We have demonstrated  that Bio-Normalizer exhibits no cytotoxicity on human ovarian. adenocarcinoma cells, even at supra-pharmacological concentrations. This lack of toxicity may

represent very positive characteristics if the hypothesis of anticancer activity through reduction of free radical production is confirmed in hypoxic conditions. It is now important to complete the investigation of Bio-Normalizer anticancer capabilities by cell proliferation assays in oxygen restricted conditions. This additional experiments would permit to conclude definitely on the potential role of Bio-Normalizer for inhibition of tumor cell growth.
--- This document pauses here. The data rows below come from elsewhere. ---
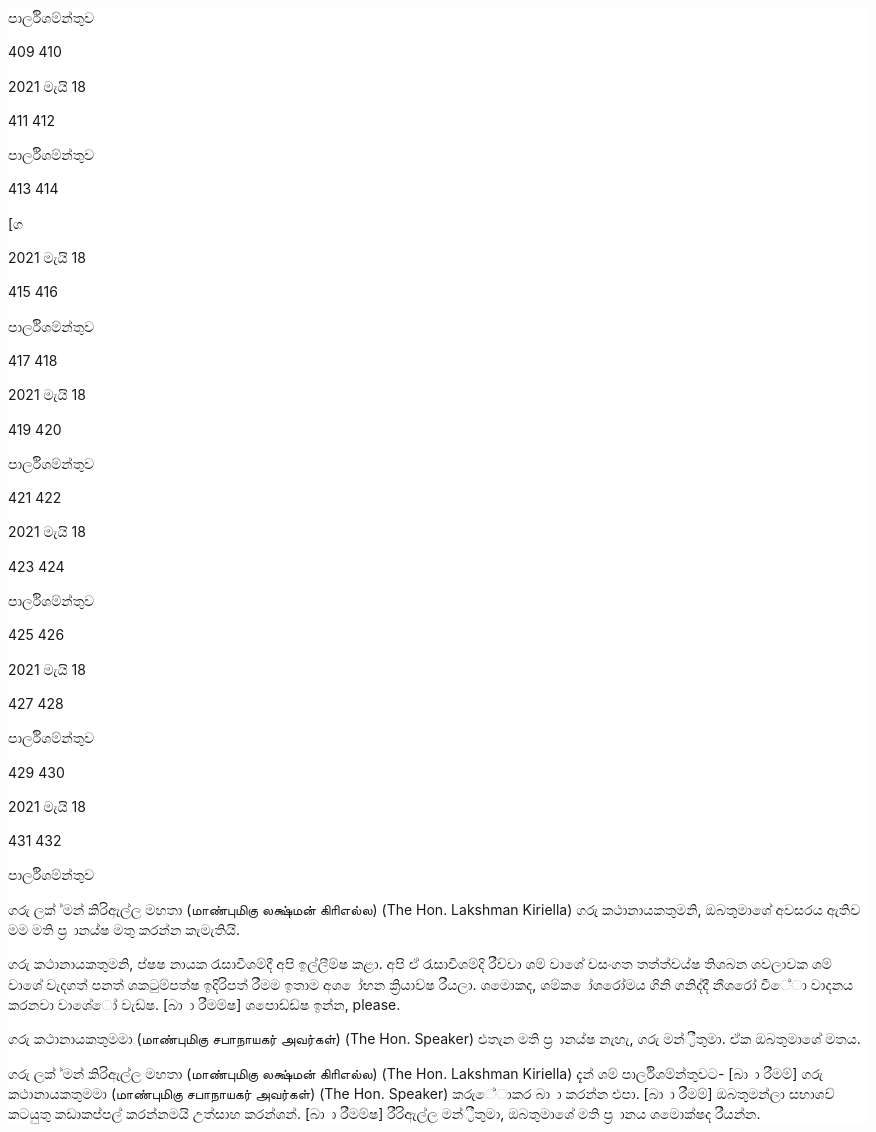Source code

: පාර්ලිශම්න්තුව

409 410

2021 මැයි 18

411 412

පාර්ලිශම්න්තුව

413 414

[ග

2021 මැයි 18

415 416

පාර්ලිශම්න්තුව

417 418

2021 මැයි 18

419 420

පාර්ලිශම්න්තුව

421 422

2021 මැයි 18

423 424

පාර්ලිශම්න්තුව

425 426

2021 මැයි 18

427 428

පාර්ලිශම්න්තුව

429 430

2021 මැයි 18

431 432

පාර්ලිශම්න්තුව

ගරු ලක් ්මන් කිරිඇල්ල මහතා (மாண்புமிகு லக்ஷ்மன் கிாிஎல்ல) (The Hon. Lakshman Kiriella) ගරු කථානායකතුමනි, ඔබතුමාශේ අවසරය ඇතිව මම මති ප්‍ර ානය්ෂ මතු කරන්න කැමැතියි.

ගරු කථානායකතුමනි, ප්ෂෂ නායක රැසාවීශම්දී අපි ඉල්ලීම්ෂ කළා. අපි ඒ රැසාවීශම්දි රීව්වා ශම් වාශේ වසංගත තත්ත්වය්ෂ තිශබන ශවලාවක ශම් වාශේ වැදගත් පනත් ශකටුම්පත්ෂ ඉදිරිපත් රීමම ඉතාම අශ ෝභන ක්‍රියාව්ෂ රීයලා. ශමොකද, ශම්ක ෝශරෝමය ගිනි ගනිද්දී නීශරෝ වීේා වාදනය කරනවා වාශේෝ වැඩ්ෂ. [බා ා රීමම්ෂ] ශපොඩ්ඩ්ෂ ඉන්න, please.

ගරු කථානායකතුමමා (மாண்புமிகு சபாநாயகர் அவர்கள்) (The Hon. Speaker) එතැන මති ප්‍ර ානය්ෂ නැහැ, ගරු මන්්‍රීතුමා. ඒක ඔබතුමාශේ මතය.

ගරු ලක් ්මන් කිරිඇල්ල මහතා (மாண்புமிகு லக்ஷ்மன் கிாிஎல்ல) (The Hon. Lakshman Kiriella) දැන් ශම් පාර්ලිශම්න්තුවට- [බා ා රීමම්] ගරු කථානායකතුමමා (மாண்புமிகு சபாநாயகர் அவர்கள்) (The Hon. Speaker) කරුේාකර බා ා කරන්න එපා. [බා ා රීමම්] ඔබතුමන්ලා සභාශව් කටයුතු කඩාකප්පල් කරන්නමයි උත්සාහ කරන්ශන්. [බා ා රීමම්ෂ] රීරිඇල්ල මන්්‍රීතුමා, ඔබතුමාශේ මති ප්‍ර ානය ශමොක්ෂද රීයන්න.
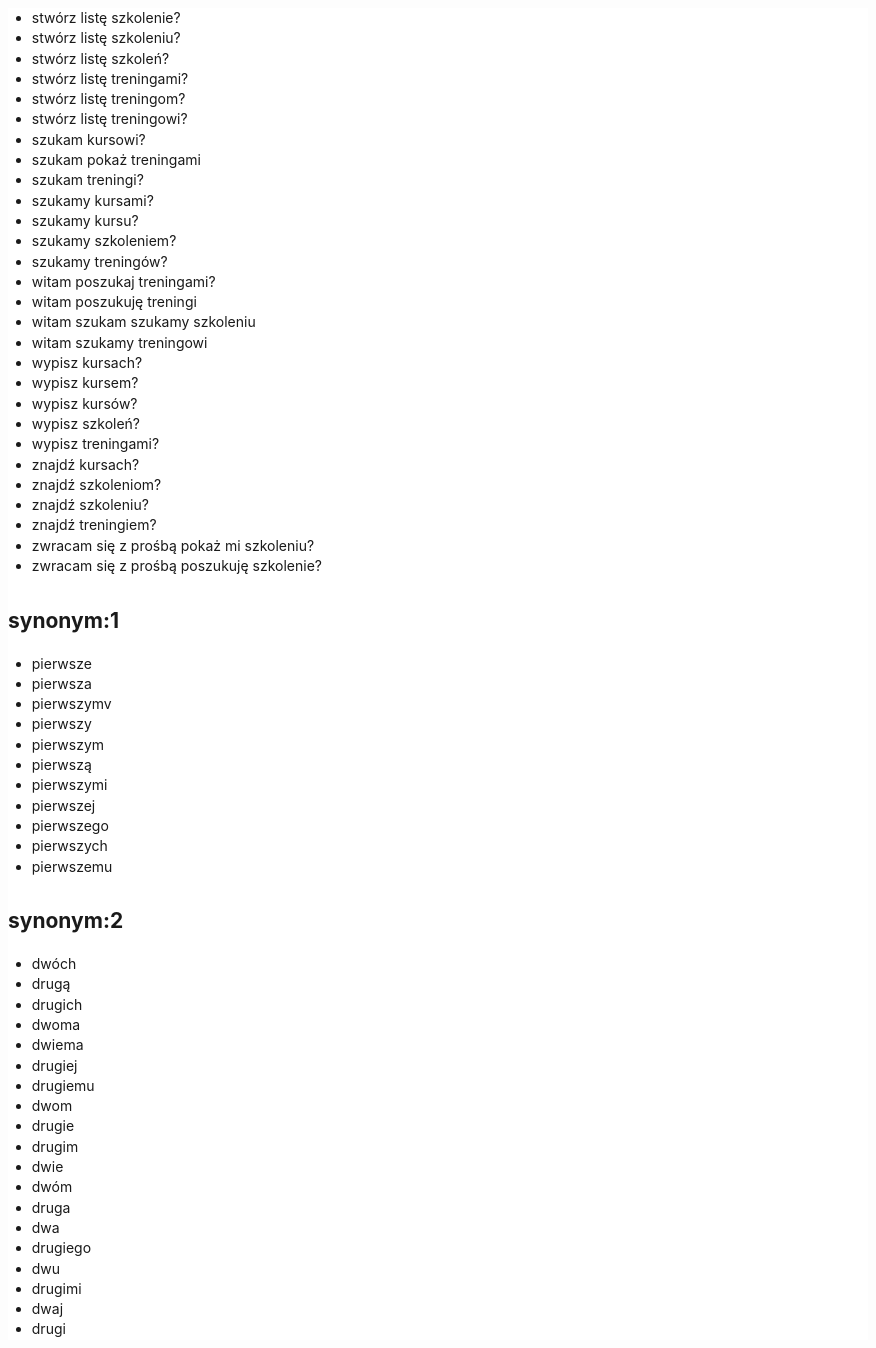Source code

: - stwórz listę szkolenie?
- stwórz listę szkoleniu?
- stwórz listę szkoleń?
- stwórz listę treningami?
- stwórz listę treningom?
- stwórz listę treningowi?
- szukam kursowi?
- szukam pokaż treningami
- szukam treningi?
- szukamy kursami?
- szukamy kursu?
- szukamy szkoleniem?
- szukamy treningów?
- witam poszukaj treningami?
- witam poszukuję treningi
- witam szukam szukamy szkoleniu
- witam szukamy treningowi
- wypisz kursach?
- wypisz kursem?
- wypisz kursów?
- wypisz szkoleń?
- wypisz treningami?
- znajdź kursach?
- znajdź szkoleniom?
- znajdź szkoleniu?
- znajdź treningiem?
- zwracam się z prośbą pokaż mi szkoleniu?
- zwracam się z prośbą poszukuję szkolenie?

## synonym:1
- pierwsze
- pierwsza
- pierwszymv
- pierwszy
- pierwszym
- pierwszą
- pierwszymi
- pierwszej
- pierwszego
- pierwszych
- pierwszemu

## synonym:2
- dwóch
- drugą
- drugich
- dwoma
- dwiema
- drugiej
- drugiemu
- dwom
- drugie
- drugim
- dwie
- dwóm
- druga
- dwa
- drugiego
- dwu
- drugimi
- dwaj
- drugi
Bio-Normalizer contains retinoic acid, and maybe other unidentified  differentiative compounds, in pharmacological quantity. Differentiation studies should be carried on with adequate protocols and cellular models.

Unexpected interaction of Bio-Normalizer with cisplatin pharmacology results in the inhibition of its cytotoxic action, Therefore, Bio-Normalizer is not able to reverse cisplatin cellular resistance but demonstrates heavy metal protective capabilities. It would result very interesting to identify the mechanism involved in this interference. Preliminary experiments, by

nuclear prove microanalysis, on cells incubated with Bio-Normalizer and cisplatin seemed to reveal a reduced uptake of platinum. If this result is confirmed, it will mean that the interaction

occurs in the extracellular medium, thus providing evidence for metal chelation properties of Bio-Normalizer. Moreover, the fact this interaction involves platinum would allow an easier identification of the active component(s) responsible for metal binding, and maybe for the free

radical protection, if these two phenomena were linked.

Finally, Bio-Normalizer does not reduce the anticancer  activity of alkylating agents such

as melphalan. In contrast, a moderate enhancement of melphalan growth inhibition has been observed following simultaneous incubation with Bio-Normalizer. This result could be of major

interest in order to modulate alkylating agents cytotoxicity, and reverse cellular resistance. Further studies should be performed on alkylating agents sensitive and resistant cell lines in order to determine the conditions for an optimal combination.